*WHAT IS NEEDED*. Could you recast the text of every row below as a JSON list of strings, with one string per line and no blank lines?

▬▬▬▬▬▬

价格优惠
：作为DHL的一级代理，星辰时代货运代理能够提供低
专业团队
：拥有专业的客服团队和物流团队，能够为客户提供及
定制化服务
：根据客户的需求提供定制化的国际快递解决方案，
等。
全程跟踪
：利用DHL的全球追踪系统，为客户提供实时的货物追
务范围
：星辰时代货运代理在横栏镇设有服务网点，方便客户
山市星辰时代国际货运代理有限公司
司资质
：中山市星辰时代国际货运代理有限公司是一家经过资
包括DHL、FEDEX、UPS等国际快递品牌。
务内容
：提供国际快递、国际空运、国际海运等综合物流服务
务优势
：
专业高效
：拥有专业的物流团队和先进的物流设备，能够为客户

▬▬▬▬▬▬

*SOLVED EXERCISE*.
[
  "价格优惠",
  "：作为DHL的一级代理，星辰时代货运代理能够提供低",
  "专业团队",
  "：拥有专业的客服团队和物流团队，能够为客户提供及",
  "定制化服务",
  "：根据客户的需求提供定制化的国际快递解决方案，",
  "等。",
  "全程跟踪",
  "：利用DHL的全球追踪系统，为客户提供实时的货物追",
  "务范围",
  "：星辰时代货运代理在横栏镇设有服务网点，方便客户",
  "山市星辰时代国际货运代理有限公司",
  "司资质",
  "：中山市星辰时代国际货运代理有限公司是一家经过资",
  "包括DHL、FEDEX、UPS等国际快递品牌。",
  "务内容",
  "：提供国际快递、国际空运、国际海运等综合物流服务",
  "务优势",
  "：",
  "专业高效",
  "：拥有专业的物流团队和先进的物流设备，能够为客户"
]